Над крышами струился лёгкий дым.
Плескались растревоженные лужи
По мостовым.
В них МАЗы с шумом зарывали морды.
Летели брызги, на ветру искрясь.
Но старики ворчали мудро:
– Грязь!
* * *
Мы трудно дружить начинали: то были дерзки, то немы.
И горести наши, печали скрывали отчаянно мы.
Но помнишь тот вечер морозный: тихонько позёмку несло,
А мы всё стояли и мерзли, быть может, друг другу назло.
И вижу я снова и снова, как сам от смущенья не свой –
Растерянно – жестом слепого – коснулся плеча твоего.
И окна перевернулись, и грозно померкли огни.
И вздрогнули, и улыбнулись озябшие руки твои…
* * *
Вот и ночь. А вокруг ни огня, ни души.
Лишь скользящие блики на домах от внезапных машин.
И тропинка в крапиве, петляя, ведёт на обрыв.
Над угрюмым Урюпом он поднялся, полнеба закрыв.
В тонких тучах луна проплывает – легка и утла.

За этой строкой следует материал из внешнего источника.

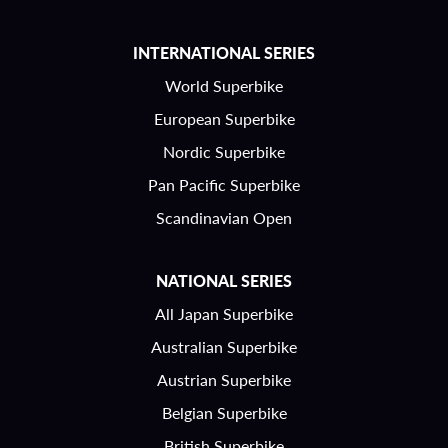
INTERNATIONAL SERIES
World Superbike
European Superbike
Nordic Superbike
Pan Pacific Superbike
Scandinavian Open
NATIONAL SERIES
All Japan Superbike
Australian Superbike
Austrian Superbike
Belgian Superbike
British Superbike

Душный запах берёз будет в роще бродить до утра.
Скоро встанет туман – чуть подернулся свет от реки.
И погаснут в росе – голубые от звёзд – светляки.
Постоим-помолчим. Что там скажут о нас – не беда!

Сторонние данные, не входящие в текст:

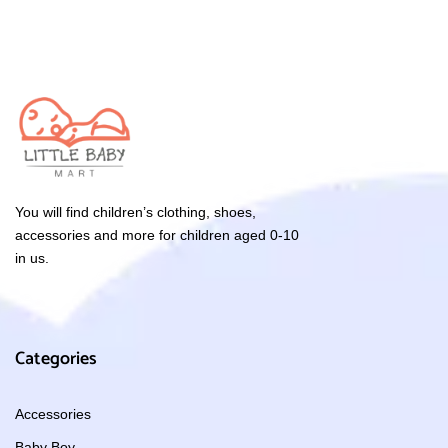
You will find children’s clothing, shoes,
accessories and more for children aged 0-10
in us.
Categories
Accessories
Baby Boy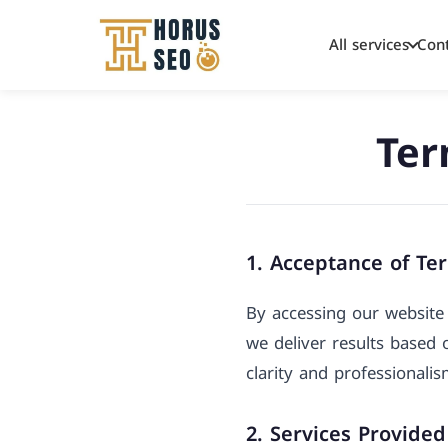
All services
Con
Skip
to
Ter
content
1. Acceptance of Te
By accessing our website 
we deliver results based
clarity and professionali
2. Services Provided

Эту тихую ночь нам уже не забыть никогда.
И зарниц колыханье, и шорохи листьев в ночи,
И смешную деревню с названием – Скрипачи…
* * *
Степь черна. Без края, без предела.
К вечеру и небо почернело.
И казалось: прямо из земли
Тучи черноземные ползли.
Излучают лужи чёрный свет.
Чёрный трактор тащит чёрный след.
В чёрных колках галок новоселье.
Чёрный цвет – рабочий цвет весенний.
Память
У человека руки болят.
Руки, сжимавшие автомат.
Человек стоит в кабинете врача.
Каждый рукав пустой до плеча.
Человек поднимает измученный взгляд:
– Доктор, руки мои болят!
И снова в глазах его сполохи боя…
Врач в карточку пишет: «Фантомные боли».
И молча от стола отступает назад
Мужчина седой, как белый халат.
А боль всё сочится, не стихая ничуть.
Как хочется на горящие пальцы подуть!
Врач молчит. Врач устало глядит в окно.
А за окном толпа гудит у кино.
И вечер, и падает лёгкий снег
На шляпы, на плечи, на женский смех.
/Уже позабыли люди войну…
Разве им это поставишь в вину?/
Но руки, сжимавшие автомат,
У человека – болят.
Колобок
Вот и луг в сто га.
На лугу – стога.
Я на сене лежу,
На ноге – нога.
А за лугом река,
А в реке облака.
По течению плывут,
Колеблясь слегка.
Я от города ушёл,
От тебя, любовь, ушёл.
Я смеюсь, я твержу:
Ах, как мне хорошо!
И сверкание дня,
И ромашки у пня…
И ромашки у пня!
Не глаза ли твои рыжие
Всё глядят на меня?
Начинающие
Мы пишем стихи. Мы в редакции ходим.
И споры заводим. И в спорах выводим,
Чтоб жить, как хотелось, писать, что хотелось…
Но в этом ли смелость? И это ли зрелость?
И в том ли мы ищем ценность и цельность,
Чтоб жизнь отражать, как погоду Цельсий?
Мол, там разберут: хорошо или плохо.
А рядом – ревёт беспощадно эпоха.
И старые догмы рвутся на части.
Как хочется нежности всё чаще и чаще!